Stadium in the western United States

Melaleuca Field is a stadium in the western United States, located in Idaho Falls, Idaho. Primarily a baseball park, it is the home field of the Idaho Falls Chukars independent Minor League Baseball team and was built during the Pioneer League 2006–07 offseason. American Legion and local high school games are also played at the field.

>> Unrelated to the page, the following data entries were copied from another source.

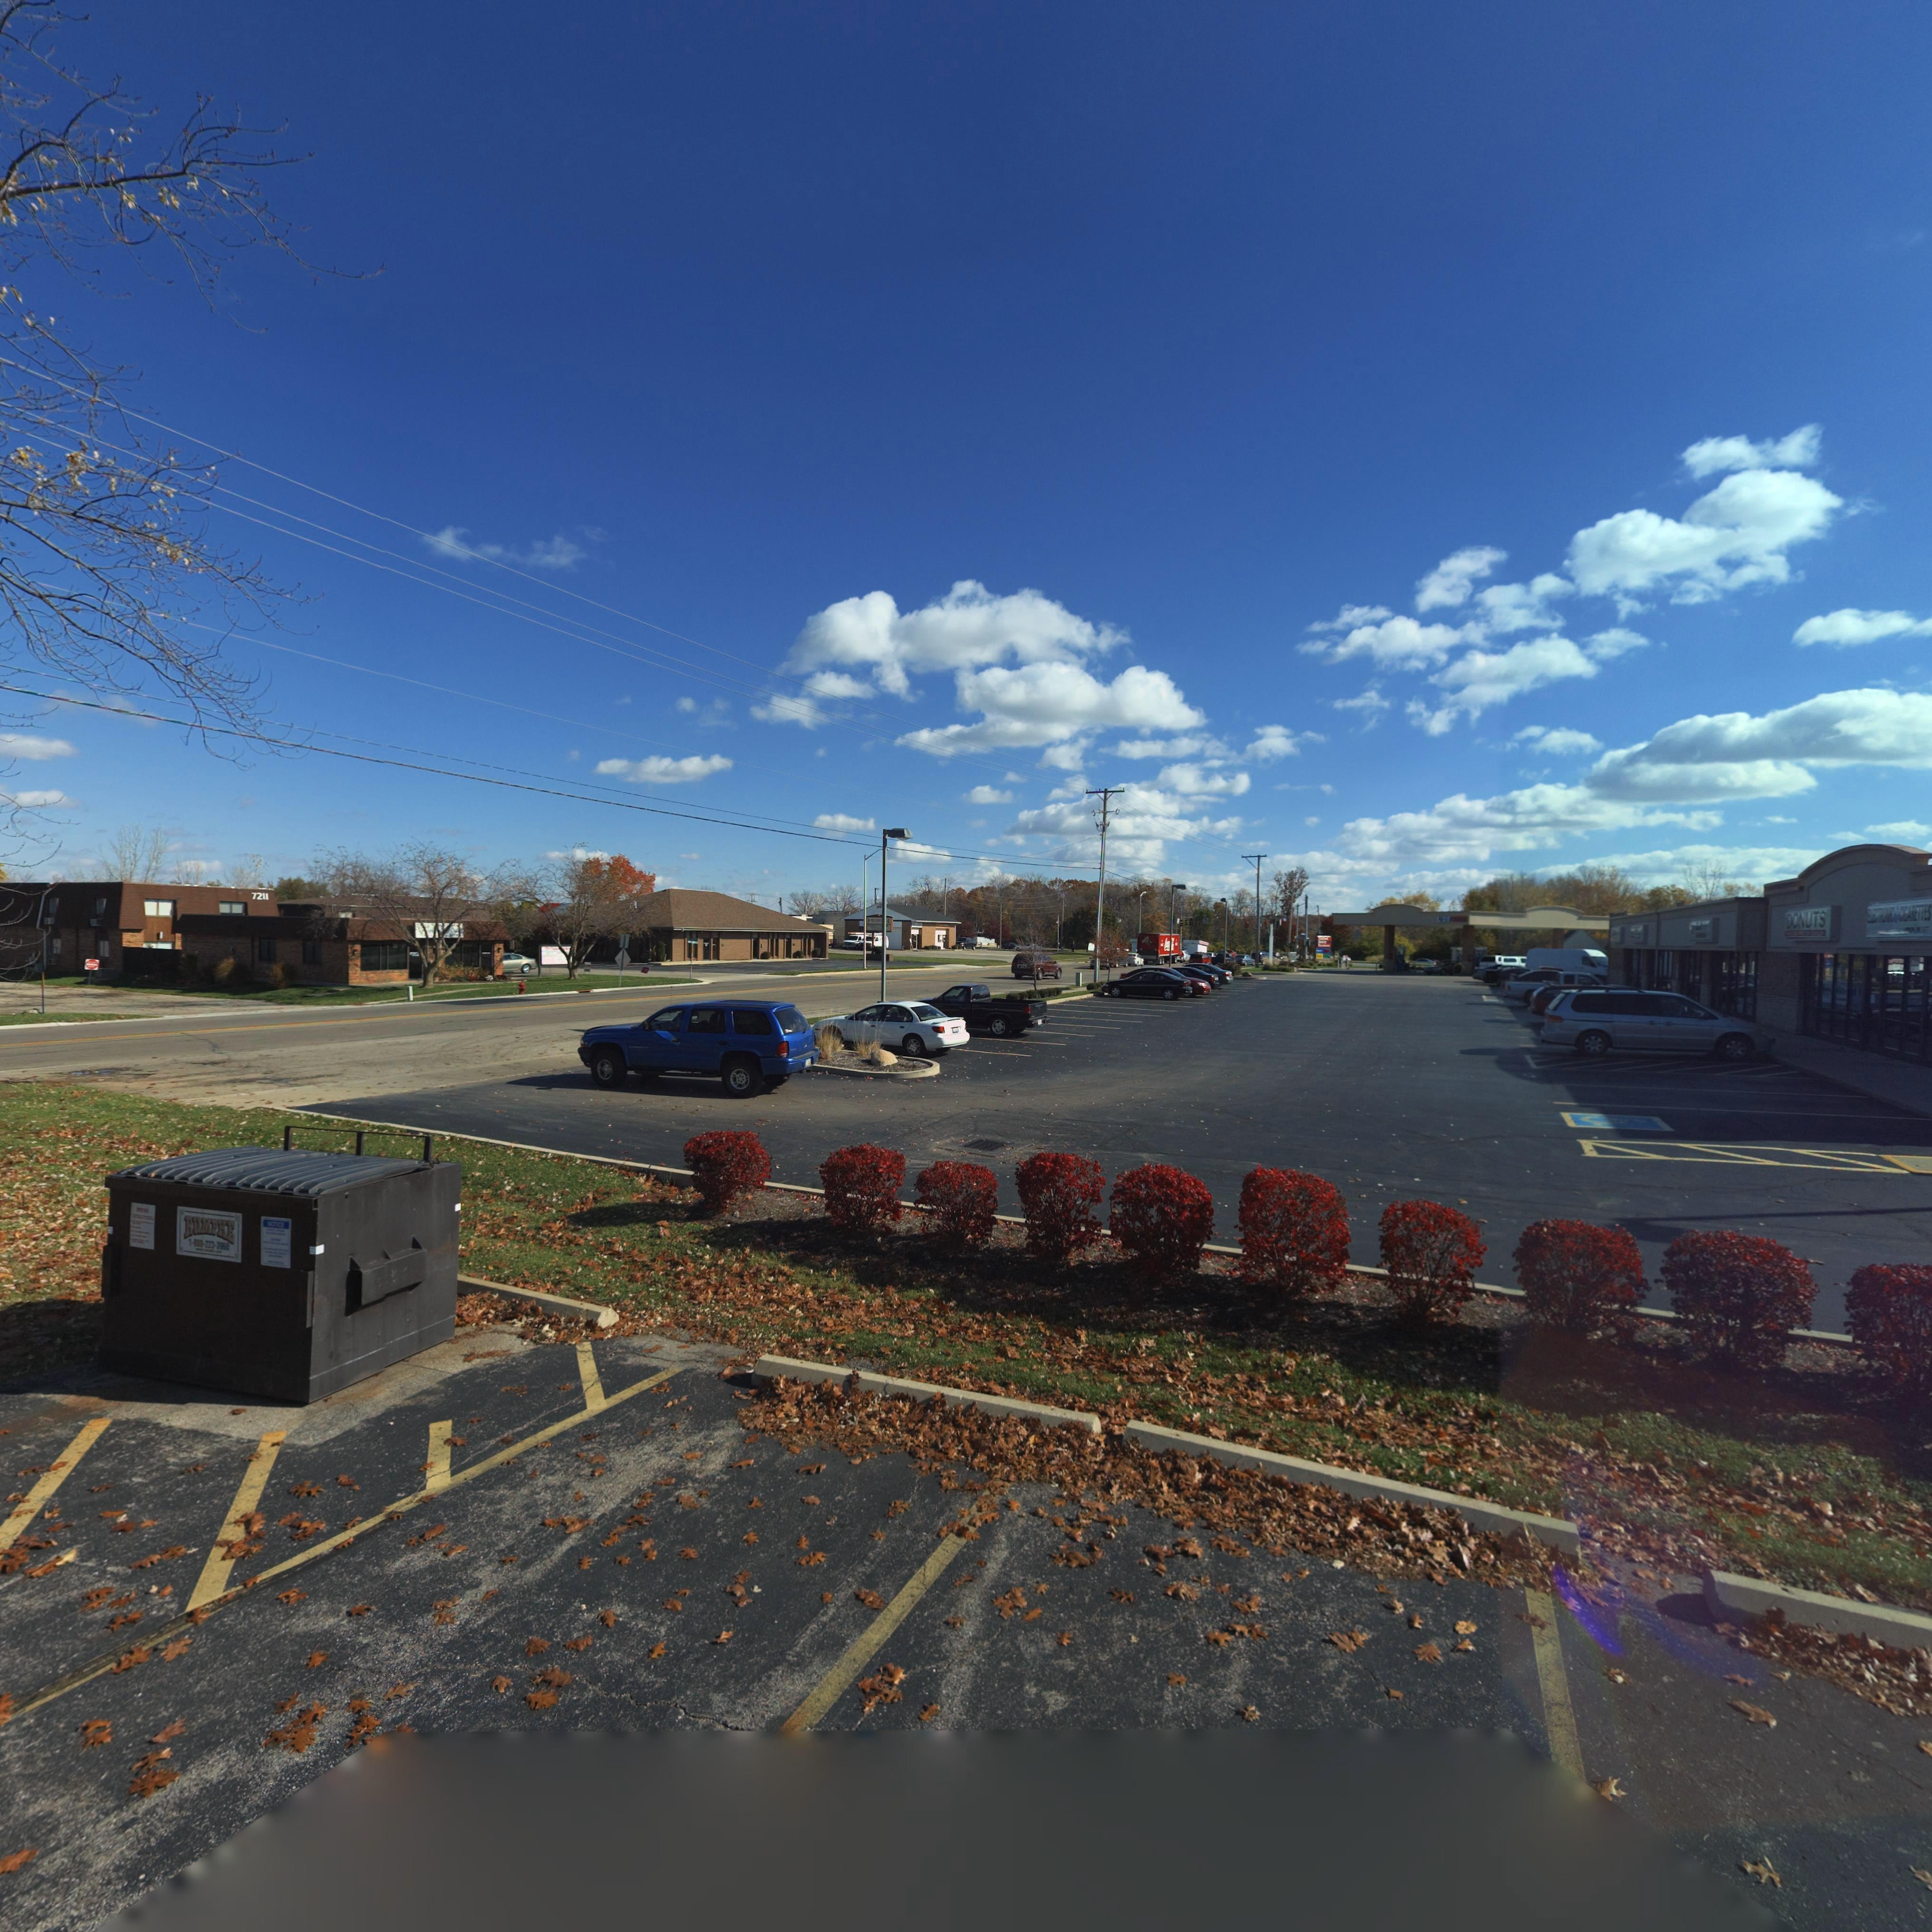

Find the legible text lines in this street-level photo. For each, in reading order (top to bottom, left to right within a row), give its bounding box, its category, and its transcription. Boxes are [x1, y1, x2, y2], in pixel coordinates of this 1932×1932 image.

[250, 891, 270, 901] StreetNumber: 7211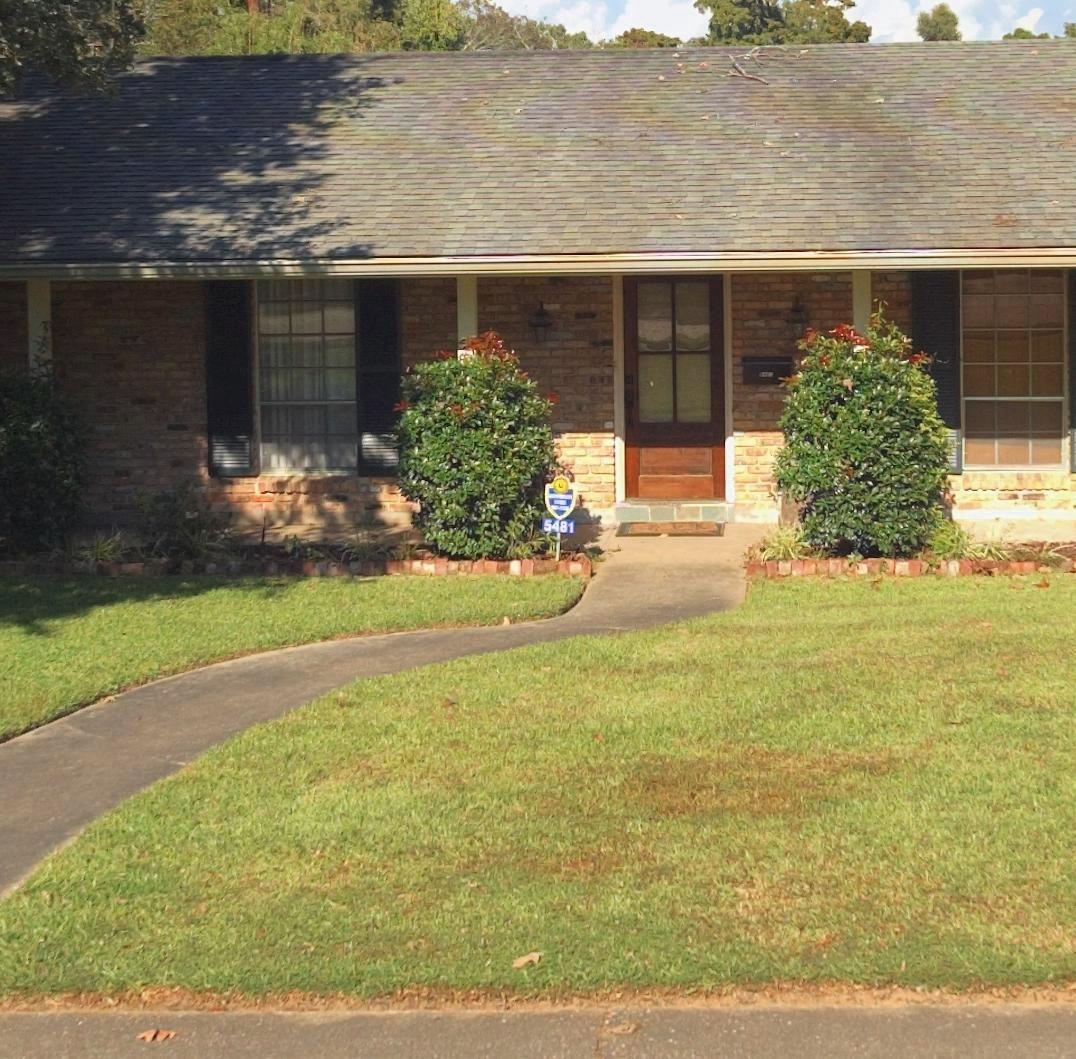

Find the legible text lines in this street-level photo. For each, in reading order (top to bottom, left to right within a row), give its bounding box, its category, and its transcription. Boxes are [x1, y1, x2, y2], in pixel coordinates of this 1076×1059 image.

[544, 519, 574, 534] StreetNumber: 5481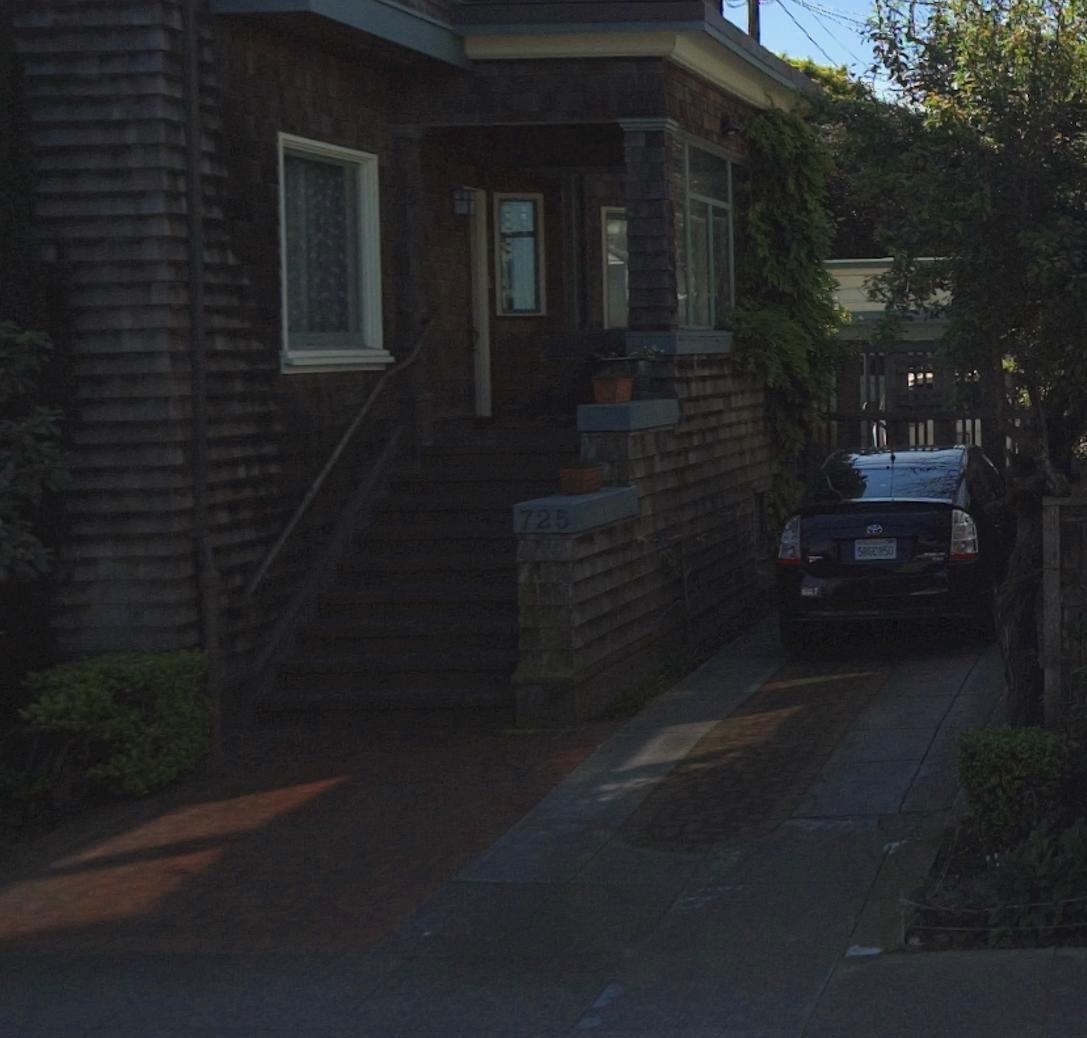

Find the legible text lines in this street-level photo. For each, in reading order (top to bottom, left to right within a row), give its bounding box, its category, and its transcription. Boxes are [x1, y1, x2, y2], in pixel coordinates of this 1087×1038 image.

[517, 507, 572, 532] StreetNumber: 725
[856, 545, 893, 558] None: 58**C*50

The current facility occupies the footprint of the longtime home of the Chukars and their predecessors in Idaho Falls, McDermott Field. It opened in 1940 as Highland Park and was heavily renovated after a 1975 fire. In 1977, it was renamed in honor of E. F. McDermott, a local newspaper publisher known as "Mr. Baseball" in eastern Idaho. However, by 2004, McDermott Field was outdated, deteriorating, and well past the end of its useful life as a baseball venue. In May of that year, the Chukars approached the City of Idaho Falls about a major renovation; the estimated cost was $3.35 million. After the city agreed to allocate $2 million toward the project, the Chukars started a "Step Up To The Plate" fundraising campaign to come up with the remaining $1.35 million. Despite a fundraising campaign launched by the city of Idaho Falls, a sharp rise in anticipated construction costs resulted in a budget shortfall of half a million dollars. Idaho Falls multi-level marketing company Melaleuca provided $600,000 to complete the construction.

The old McDermott Field stadium was torn down on October 30, 2006, and the new Melaleuca Field was dedicated on June 22, 2007. The new stadium includes a seating capacity of 3,400, eight luxury boxes, two large concession booths, and a sponsored hot tub on the right field line. Aligned northeast (home plate to second base), the field's elevation is approximately 4700 ft above sea level.

==Features==
The grandstand includes 1,200 box seats, 1,459 bench seats with backs, eight custom suites with balcony seating, a large press box, two large concession booths, a souvenir shop, and various offices. The playing surface is natural Kentucky bluegrass.

The concourse wraps around the playing field with a picnic area on the third base side and a party area with hot tub on the first base side. A separate building next to the field contains two locker rooms and extra storage.

==Awards==

In 2007, Melaleuca Field was awarded “Best Ballpark Renovation” in the inaugural Ballpark Digest Awards of Distinction. In 2015, the field was selected by fans as the top rookie-level ballpark in Ballpark Digest's Best of the Ballparks contest and was named fourth best rookie-level ballpark by the Digest. On August 14, 2017, Melaleuca Field welcomed the one millionth fan in the new ballpark's history.